How do we visualise text?

There’s certainly nothing cryptic about this post’s title – it’s a review of Visualizing with Text, by Richard Brath. As explained on the back cover, the book “uncovers the rich palette of text elements usable in visualizations from simple labels through to documents.” One of its claims is “Eight new approaches to data visualization leveraging text.” And I was excited to buy this book, knowing it would be a great reference for, well … visualizing with text.

I’ve had this book since early last year and moved this book a little further down my “to do” list of books to review and generally found it quite hard to review for one main reason. And that’s the fact that it contains absolutely anything you could possibly think of to do with text and visualisations. A fact that makes it very hard to define in two or three categories and to structure a concise book review around, but, equally, a fact that makes this a brilliant book and an exhaustive resource on all things text and dataviz.

Possibly one of my favourite pages was a visual display of contents.

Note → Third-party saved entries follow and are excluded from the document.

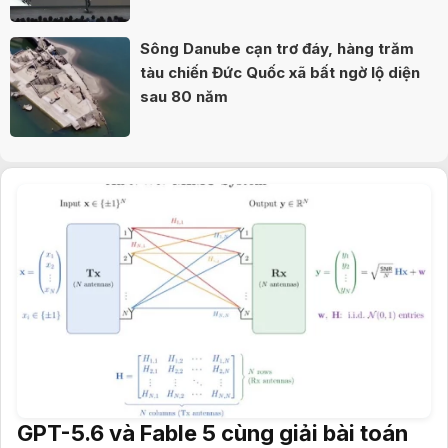
Sông Danube cạn trơ đáy, hàng trăm
tàu chiến Đức Quốc xã bất ngờ lộ diện
sau 80 năm
GPT-5.6 và Fable 5 cùng giải bài toán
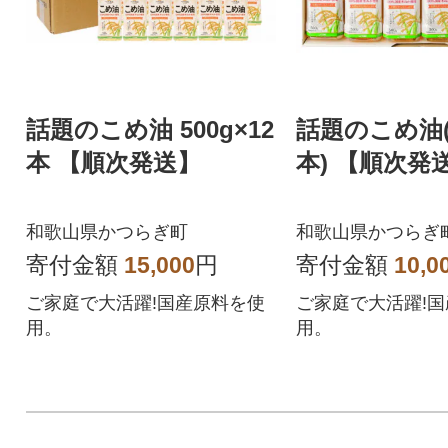
話題のこめ油 500g×12
話題のこめ油(5
本 【順次発送】
本) 【順次発
和歌山県かつらぎ町
和歌山県かつらぎ
寄付金額
15,000
円
寄付金額
10,0
ご家庭で大活躍!国産原料を使
ご家庭で大活躍!
用。
用。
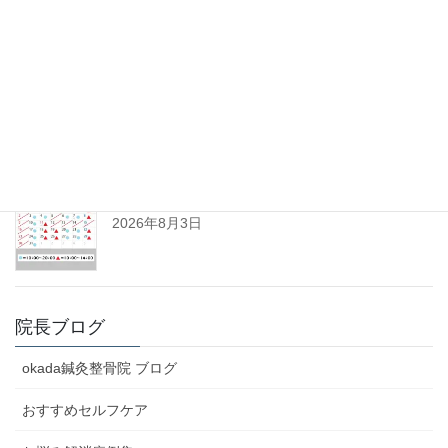
ジ
送
り
ひきずるほど痛めた足が改善。垂水区10代男性(患
者様の声No.125)
2026年8月6日
令和8年8月の診察日について
2026年8月3日
院長ブログ
okada鍼灸整骨院 ブログ
おすすめセルフケア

I love this idea – one I first saw (and commented on with delight) when reviewing Manuel Lima’s The Book of Circles. Here you can see part of this page of contents, and this in itself should be enough to hint at the wide range of content.

The book starts with a historical section, followed by a sufficiently detailed background in typography and layout, considering the main ways that text might be incorporated within visualisations: literal data, typographic qualities, visual attributes, alternative layouts, and interactions. But once again it’s hard to pin this book down to “just” certain elements of working with text, as it swiftly moves into the myriad opportunities for visualising with text.

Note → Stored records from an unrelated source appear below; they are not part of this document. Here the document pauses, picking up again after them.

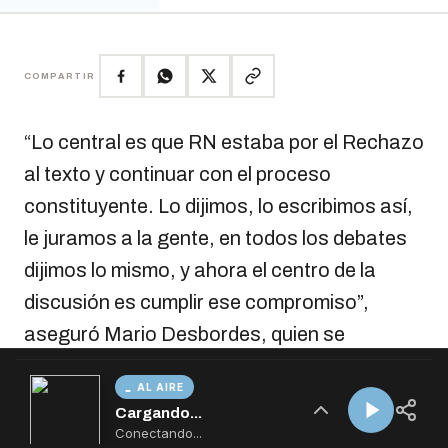
AL AIRE
Cargando...
Conectando...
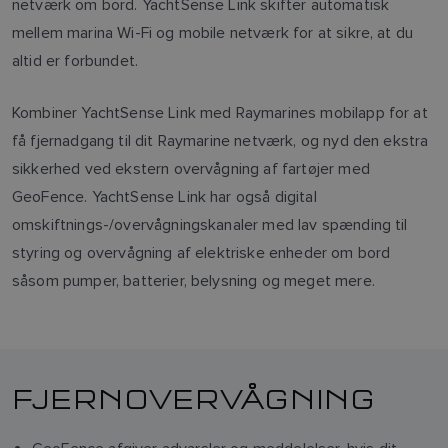
netværk om bord. YachtSense Link skifter automatisk
mellem marina Wi-Fi og mobile netværk for at sikre, at du
altid er forbundet.
Kombiner YachtSense Link med Raymarines mobilapp for at
få fjernadgang til dit Raymarine netværk, og nyd den ekstra
sikkerhed ved ekstern overvågning af fartøjer med
GeoFence. YachtSense Link har også digital
omskiftnings-/overvågningskanaler med lav spænding til
styring og overvågning af elektriske enheder om bord
såsom pumper, batterier, belysning og meget mere.
FJERNOVERVÅGNING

Our contents image above then kicks in. Text as labels is an example-packed chapter of just that (where our text is doing the job of the main point label) and in looking at the Distributions chapter, this time our text replaces the function of the actual bar or shape mark that’s encoding our metric. In other words, we’ve got text that looks like scatterplots, tile maps or bubble charts, followed by text that looks like bar charts or area charts. And the book is never short of examples, often showing several individual separate examples where a lesser book would just use one. Next, microtext lines are a fun chart type – here we’re using text as the line in a line chart. 

We move onto text formatting as a type of encoding, followed by more examples of text encoding to represent geographical areas (maps!). And as we move through using text to display ratios and different layouts, we then come across “spark words” – including any number of the above methodologies where text is manipulated to facilitate the understanding of that text (for example using font weight as an encoding for city size).

I feel I haven’t done a great job of reviewing this book other than to convey the breadth and depth of text-related information in the book and my own pleasure at browsing through and having this great reference to hand for all things text and visualisation. But though my thoughts are disjointed, the book does a better job than I do at bringing everything together with a detailed taxonomy of all discussed uses of text in visualisation. I show it here, knowing that it’s not clear, but as an illustration of its variety and its completeness. 

If you need or want a clearer version and full detail of all the innovative ideas with visual examples (and, who doesn’t?!) then I highly recommend this book.